When in my tomb I shall calmly recline
O carry my heart to my conqueror dear;
Tell her it lived upon smiles and on wine
Of brilliant hue, while it lingered here.

I will now arrange the same passage so as to reduce it entirely to dissyllable feet, which alters the character of the versification.

When in death I calm recline,
O bear my heart to her I love;
Say it liv’d on smiles and wine
Of brightest hue, while here above.
Bid her shed no tear of grief
To soil a heart so clear and bright;
But drops of kind remembrance give
To bathe the gem from morn to night.

As the dissyllable feet may be divided either as dactyls or as anapæsts, so the dissyllable feet may be divided either as trochees or as iambuses. Thus we may scan either of these ways—

O | bear my | heart to | her I | love,
O bear | my heart | to her | I love.

But in this case, as in that of dissyllable feet, the metre is more decidedly trochaic, because each line, (that is, each distich, as here written,) begins with a strong syllable.

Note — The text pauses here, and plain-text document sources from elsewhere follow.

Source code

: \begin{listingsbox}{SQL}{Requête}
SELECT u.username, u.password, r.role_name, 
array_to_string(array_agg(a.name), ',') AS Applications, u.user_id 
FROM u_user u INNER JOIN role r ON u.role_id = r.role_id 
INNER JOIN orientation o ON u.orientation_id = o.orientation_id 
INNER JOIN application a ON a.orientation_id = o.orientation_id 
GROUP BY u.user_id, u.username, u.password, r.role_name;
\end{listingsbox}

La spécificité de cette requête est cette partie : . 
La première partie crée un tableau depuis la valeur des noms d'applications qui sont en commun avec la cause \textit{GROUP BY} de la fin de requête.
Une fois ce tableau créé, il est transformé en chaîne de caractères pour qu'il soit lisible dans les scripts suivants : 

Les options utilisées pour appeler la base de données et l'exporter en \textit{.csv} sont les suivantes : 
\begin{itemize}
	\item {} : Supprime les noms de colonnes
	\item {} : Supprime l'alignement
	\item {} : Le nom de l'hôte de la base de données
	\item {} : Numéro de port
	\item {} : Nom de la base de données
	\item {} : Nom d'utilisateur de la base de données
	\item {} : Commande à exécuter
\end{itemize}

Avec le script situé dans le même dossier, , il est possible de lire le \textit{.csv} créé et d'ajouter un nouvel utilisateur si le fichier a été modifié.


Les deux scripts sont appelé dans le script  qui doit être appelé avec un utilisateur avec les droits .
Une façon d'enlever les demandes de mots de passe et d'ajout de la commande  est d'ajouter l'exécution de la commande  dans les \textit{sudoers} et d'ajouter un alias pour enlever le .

When in | death I | calm re | cline.

The animated trochaic character, when once given by a few lines of this kind, continues in the movement of the verse, even when retarded by initial iambuses; as,

“Haste thee, nymph, and bring with thee
Jest and youthful jollity:
Quips and cranks and wanton wiles,
Nods and becks and wreathed smiles;
Such as dwell on Hebe’s cheek,
And love to live in dimple sleek,
Sport that wrinkled care derides,
And laughter holding both his sides.”

Here the weak syllables And, And, do not materially interrupt the trochaic verse. They may be taken as completing the trochee at the end of the preceding line.